Willy’s aged mother dies, and he flies to England, ostensibly to help Monika clean out their mother’s home. He also plans to try and visit Sophie.

Even with Penny at his side, the visit is a disaster. Monika is kindly and helpful, as always, but Sophie has voluntarily sunken into squalor. Nial is a serious addict. Jack is already in therapy for hyperactivity. After a painfully awkward visit with Willy, Sophie once demands money, and receives it gracelessly. Any hoped-for rapprochement is lost. Cleaning out his mother’s apartment isn’t much better. Willy hightails it back to the States, where he learns his finances are severely dwindling.

Sadie has become pregnant by her married lover, Michael, who mercilessly insists on abortion while cruelly noting her “fat fingers” and swollen feet. When she decides to keep the child, he abandons her.

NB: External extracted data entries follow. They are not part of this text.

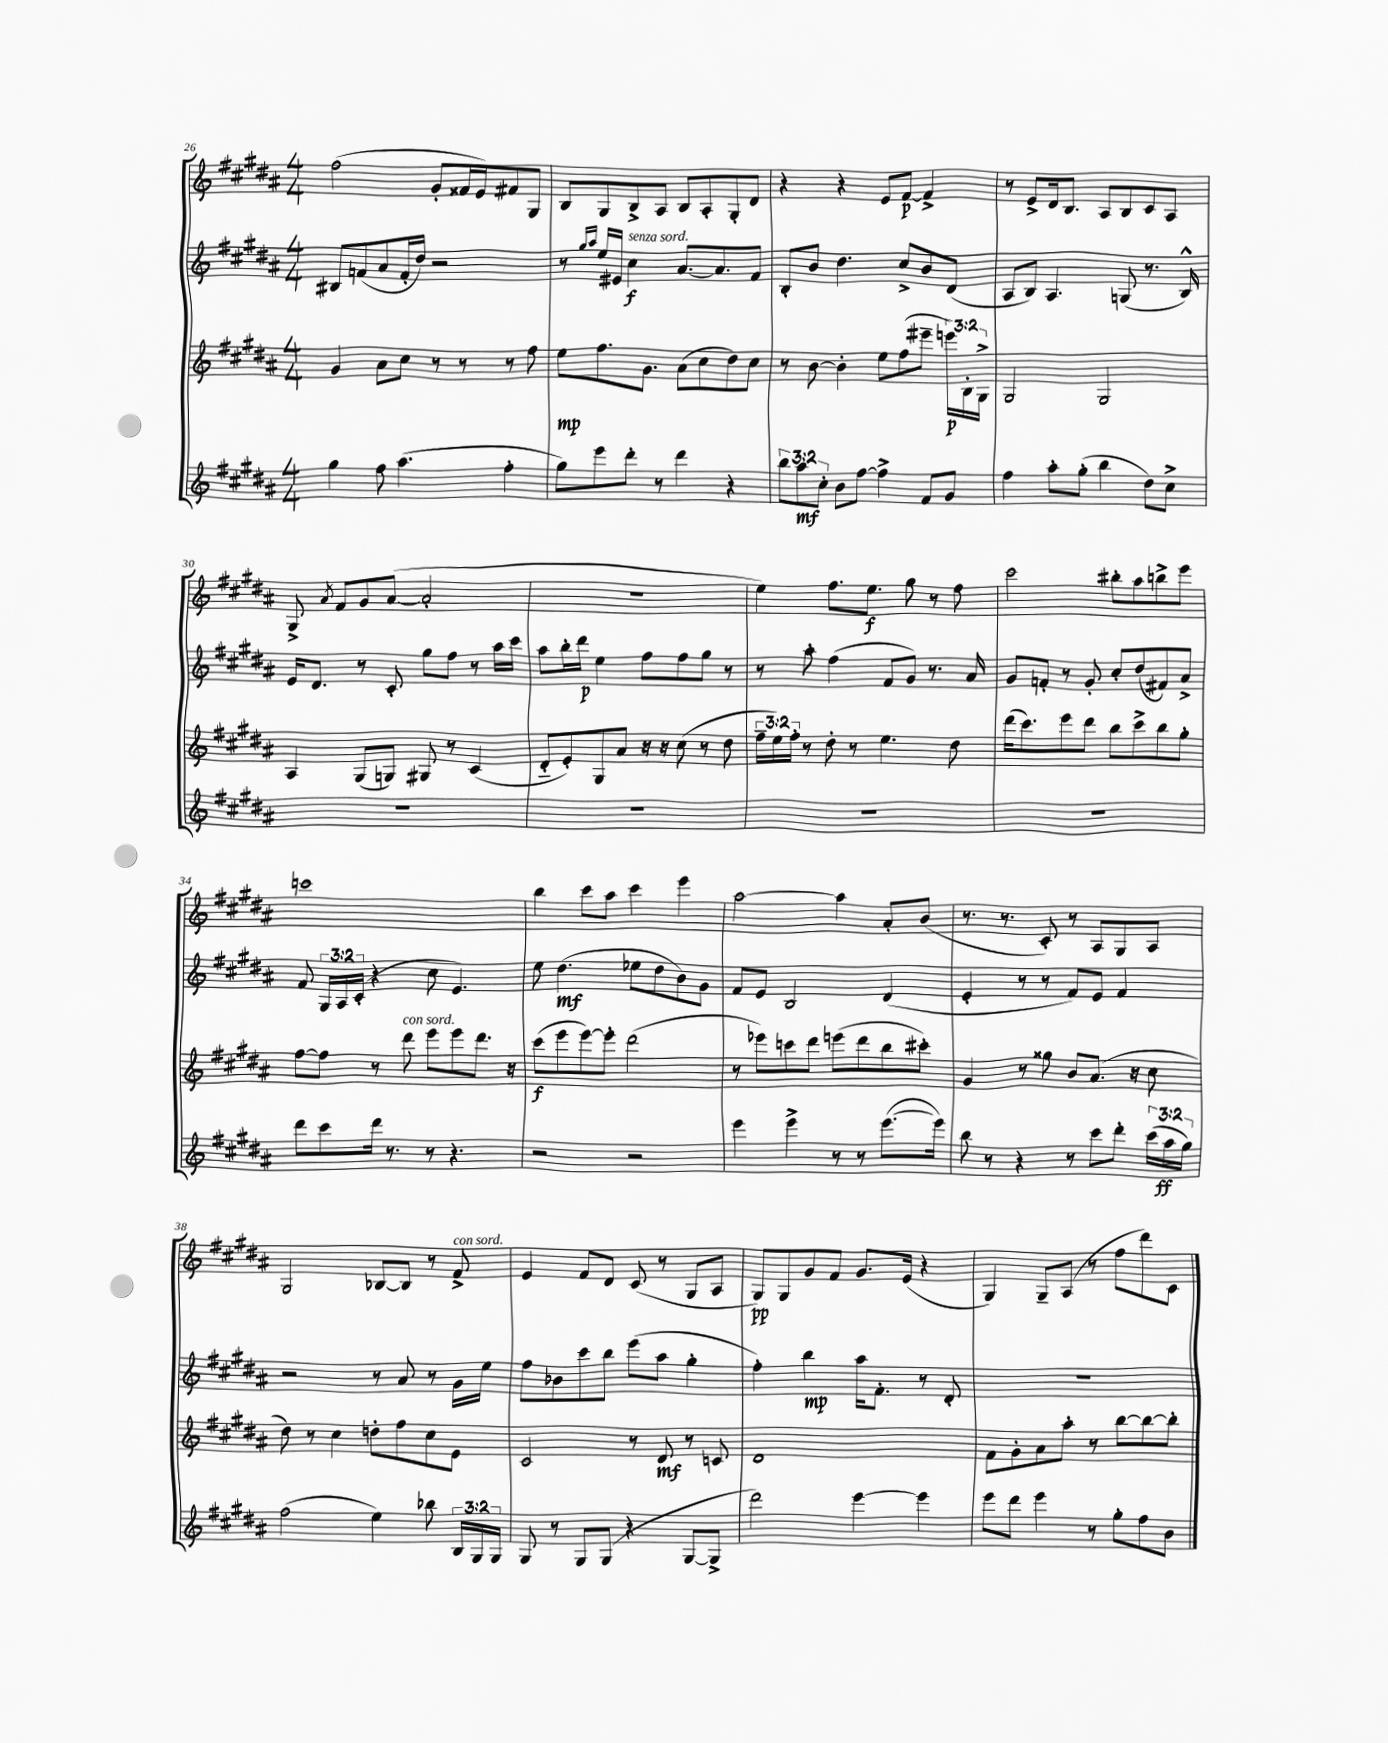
<<
\new StaffGroup <<
\new Staff = "s0" {
    \clef treble \key b \major \numericTimeSignature \time 4/4
    \autoBeamOff fis''2( gis'8[-. fisis'16 e'16) fis'8 gis8] |
    b8[ gis8 b8-> ais8] b8[ ais8-. gis8-. dis'8] |
    r4 r4 e'8[ fis'8]~\p fis'4-> |
    r8 e'8[-> dis'16 b8.] ais8[ b8 cis'8 ais8] |
    gis8-> \acciaccatura { ais'8 } fis'8[ gis'8 ais'8]~( ais'2-. |
    R1 |
    e''4) fis''8.[ e''8.]\f gis''8 r8 fis''8 |
    cis'''2 bis''8[-. ais''8 b''8-> e'''8] |
    c'''1 |
    b''4 cis'''8[ ais''8] cis'''4 e'''4 |
    ais''2~ ais''4 ais'8[-. b'8]( |
    r8. r8. cis'8-.) r8 ais8[ gis8 ais8] |
    gis2 bes8[~ bes8] r8 fis'8->^\markup { \italic "con sord." } |
    e'4 fis'8[ dis'8] cis'8( r8 gis8[ ais8] |
    gis8[\pp) gis8 gis'8 fis'8] gis'8.[ e'16]( r4 |
    gis4) gis8[-- ais8]( r8 fis''8[ dis'''8) cis'8] \bar "|." |
}
\new Staff = "s1" {
    \clef treble \key b \major \numericTimeSignature \time 4/4 \override Staff.TupletNumber.text = #tuplet-number::calc-fraction-text
    \autoBeamOff bis8[ f'8( ais'8 f'16-. dis''16]) r2 |
    r8 \grace { gis''16[ ais''16] } e''16[ eis'16] cis''4\f^\markup { \italic "senza sord." } ais'8.[~ ais'8. fis'8] |
    b8[-. b'8] dis''4. cis''8[-> b'8 dis'8]( |
    ais8[ b8]) ais4. g8( r8. b16-^) |
    e'16[ dis'8.] r8 cis'8-. gis''8[ fis''8] r8 ais''16[ cis'''16] |
    ais''8[ b''16-. dis'''16]\p e''4 fis''8[ fis''8 gis''8] r8 |
    r8 ais''8-. fis''4( fis'8[ gis'8]) r8. ais'16 |
    gis'8[ f'8]-. r8 gis'8-. cis''8[-. dis''8( fis'8) ais'8]-> |
    fis'8 \tuplet 3/2 { gis16[ ais16 cis'16]-.( } r4 cis''8 e'4.) |
    e''8 dis''4.\mf( ees''8[ dis''8 b'8) gis'8] |
    fis'8[ e'8] b2 dis'4( |
    e'4-. r8 r8 fis'8[) e'8] fis'4 |
    r2 r8 ais'8 r8 gis'16[ e''16] |
    fis''8[ bes'8 cis'''8 b''8] e'''8[( ais''8] gis''4-. |
    fis''4-.) b''4\mp ais''16[ fis'8.]-. r8 dis'8-. |
    R1 \bar "|." |
}
\new Staff = "s2" {
    \clef treble \key b \major \numericTimeSignature \time 4/4 \override Staff.TupletNumber.text = #tuplet-number::calc-fraction-text
    \autoBeamOff gis'4 ais'8[ cis''8] r8 r8 r8 fis''8 |
    e''8[\mp fis''8. gis'8.] ais'8[( cis''8 dis''8) cis''8] |
    r8 b'8~ b'4-. e''8[ fis''8( eis'''8]-- \tuplet 3/2 { e'''16[\p) b16-. gis16]-> } |
    gis2 gis2 |
    ais4 gis8[( g8]) gis8 r8 cis'4( |
    dis'8[-_ e'8-.) gis8 ais'8] r16 r16 cis''8( r8 dis''8 |
    \tuplet 3/2 { fis''16[-- e''16) fis''16]-. } r8 dis''8-. r8 e''4. dis''8 |
    dis'''16[( cis'''8.) e'''8 dis'''8] b''8[ cis'''8-> b''8 gis''8]-. |
    fis''8[~ fis''8] r8 dis'''8^\markup { \italic "con sord." } e'''8[ e'''8 dis'''8.] r16 |
    cis'''8[\f( e'''8 e'''8~) e'''8]-. dis'''2( |
    r8 ees'''8[) c'''8 dis'''8] e'''8[( dis'''8 b''8 cis'''8]-.) |
    gis'4 r8 gisis''8 b'8[ ais'8.]( r16 cis''8 |
    dis''8) r8 cis''4 d''8[-. fis''8 cis''8 e'8] |
    cis'2 r8 dis'8\mf r8 c'8 |
    dis'1 |
    fis'8[ gis'8-. ais'8 ais''8]-. r8 b''8[~ b''8~ b''8]-. \bar "|." |
}
\new Staff = "s3" {
    \clef treble \key b \major \numericTimeSignature \time 4/4 \override Staff.TupletNumber.text = #tuplet-number::calc-fraction-text
    \autoBeamOff gis''4 fis''8 ais''4.( fis''4-. |
    gis''8[) e'''8 dis'''8]-. r8 dis'''4 r4 |
    \tuplet 3/2 { b''8[ ais''8\mf cis''8]-. } b'8[ fis''8]~ fis''4-> fis'8[ gis'8] |
    fis''4 ais''8[-. gis''8]-.( b''4 dis''8[) cis''8]-> |
    R1 |
    R1 |
    R1 |
    R1 |
    dis'''8[ cis'''8 dis'''16] r8. r8 r4. |
    r2 r2 |
    e'''4 e'''4-> r8 r8 e'''8.[~( e'''16]) |
    b''8 r8 r4 r8 cis'''8[ dis'''8]-. \tuplet 3/2 { cis'''16[( ais''16\ff gis''16]) } |
    fis''2( e''4) bes''8 \tuplet 3/2 { b16[ gis16 gis16] } |
    gis8 r8 gis8[ gis8]( r4 gis8[~ gis8]-> |
    dis'''2) e'''4~ e'''4 |
    e'''8[ dis'''8] e'''4 r8 gis''8[-. fis''8 b'8] \bar "|." |
}
>>
>>
\layout { \context { \Score currentBarNumber = #26 } }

Despite his financial woes, Willy returns to the overpriced Mexican villa. Mayhem has ensued in his absence, and after a series of blunders, Willy comes to terms with himself, the truth of his life, and the need to take responsibility for himself. Of Heller’s three novels, this first one offers a chance at redemption her other two works do not. There’s some happiness to be found at the close of The Believers, but it doesn’t come close to Willy’s voluntary efforts to make amends. hether this is a statement about Heller’s progress as a writer or her changing views on the possibly of atonement remains to be seen.